Well, I had my first good day in about two weeks, yesterday. My friend Christina took me out to see "Mamma Mia!" and it's basically happiness encapsulated. But I still cried at "Dancing Queen." I've been doing that, lately.

A Thursday and a half ago, I found out my great Uncle Dick, whom I loved very much, who pierced my ears when I was eleven and was my ear/nose/throat doc when I was a kid (we had such bad ears!), had died. Almost a week before. No one remembered to tell me. So I found out via an emailed obituary from a family member I haven't heard from since September. I'd already missed the funeral. I hadn't seen Uncle Dick in more than a year. They put him to sea, where my Grandpa John is. I didn't get to go to his funeral, either.

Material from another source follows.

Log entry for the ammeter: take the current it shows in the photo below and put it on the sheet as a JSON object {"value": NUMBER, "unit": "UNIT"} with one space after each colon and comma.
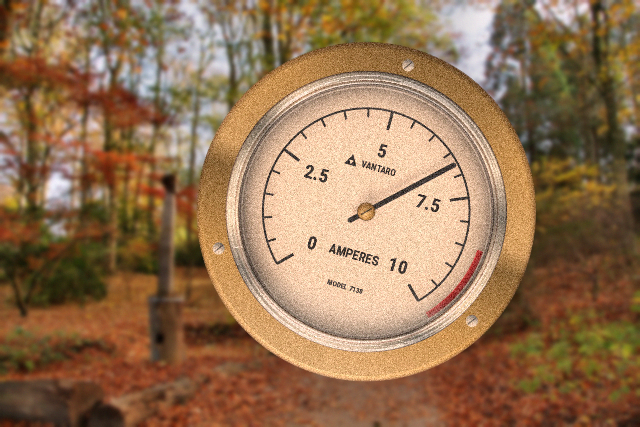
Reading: {"value": 6.75, "unit": "A"}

The next day, puffy-eyed and sore, I went to put eyedrops in, and put in an earwax removal drop in my left eye instead (I grabbed the wrong bottle, they look remarkably similar). The drops contain carbomide peroxide, which can cause blindness and other serious corneal damage. So I spent Friday in the ER and picking up prescriptions. My insurance didn't think I needed to see an ophthalmologist, though. Now I'm not sure if the increased blurriness in my left eye is just that my astigmatisms in that one have gotten a little worse and I'm paying more attention, now, or whether I've got some lasting damage.

That meant I had to take a couple of days off from straining my eyes at working, considering the work I had lined up, to be due in about a week, was a large stack of small print business cards whose info had to be put into an online database. Plus another PDF file of cards, plus a more urgent list of contacts. I got the list in, and had to stop. Life happened generally, and slowed me down further, although not unpleasantly.

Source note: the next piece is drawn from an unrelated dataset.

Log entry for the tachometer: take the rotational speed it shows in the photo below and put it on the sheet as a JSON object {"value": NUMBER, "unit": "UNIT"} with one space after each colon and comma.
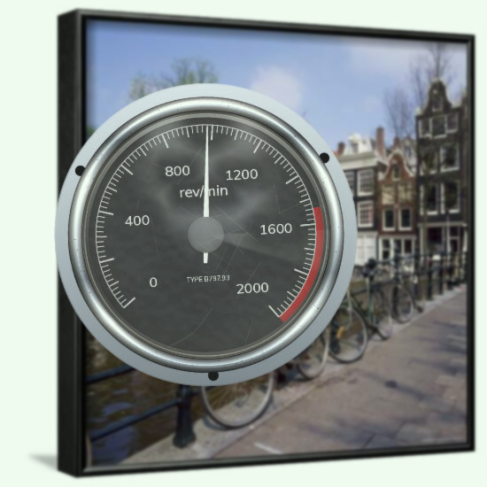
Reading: {"value": 980, "unit": "rpm"}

But then I found out there'd been a mix-up (my fault, at least partially and possibly mostly) and I hadn't sent a supply to a coworker that was needed... well, the day before I heard about it, basically. That started another chain of stress. And guilt. And waiting to get the supplies, and running out of ways to send them, and not being able to get ahold of other coworkers who were busy, or deathly ill, and whom I hated having to disturb anyway. I spent six hours unable to leave, or be indisposed for more than a few minutes at a time, waiting to hear back, and never did (because busy, deathly ill). So I finished the stacks of cards, and strained my eyes, and had to stop.

That part is as fixed as I can get it, at least, now.

I'm upset I've knocked the shine off of myself, at work, though. I want to tell them everything about what had been happening, why I've been stressed, why I'm having trouble with these things, why I'm not dealing in my usual incredibly cheerful, energetic way, but how do I do that without being dramatic? Without sounding self-pitying? They've got enough to deal with, themselves. They're not calling me out. I don't think they're mad. Lee finally told me it wasn't really a big deal, and not to worry too much. I just said I'd been having a shitty week. But I want to be better than that, for them. I want them to keep thinking I could never do any wrong by them.

Ah, well. The scales have to fall some time, I guess.

Anyway. I've got the aftershocks of stress. I'm feeling very low. And my eyes still hurt.

And I think I just hallucinated the smell of my dad's aftershave. Or maybe my uncle's.

I think I'm going to go try to get a little sunshine.



EDIT: Oh, just insult to injury, but I forgot to mention: in the midst of all this--of all the computer work I've had to do?--my poor old 7.5 year old laptop was trying to die, and required backing up, wiping, reinstalling, etc. Which took another couple of days out of my time to finish that work. She's okay, now, but I'm not sure for how much longer.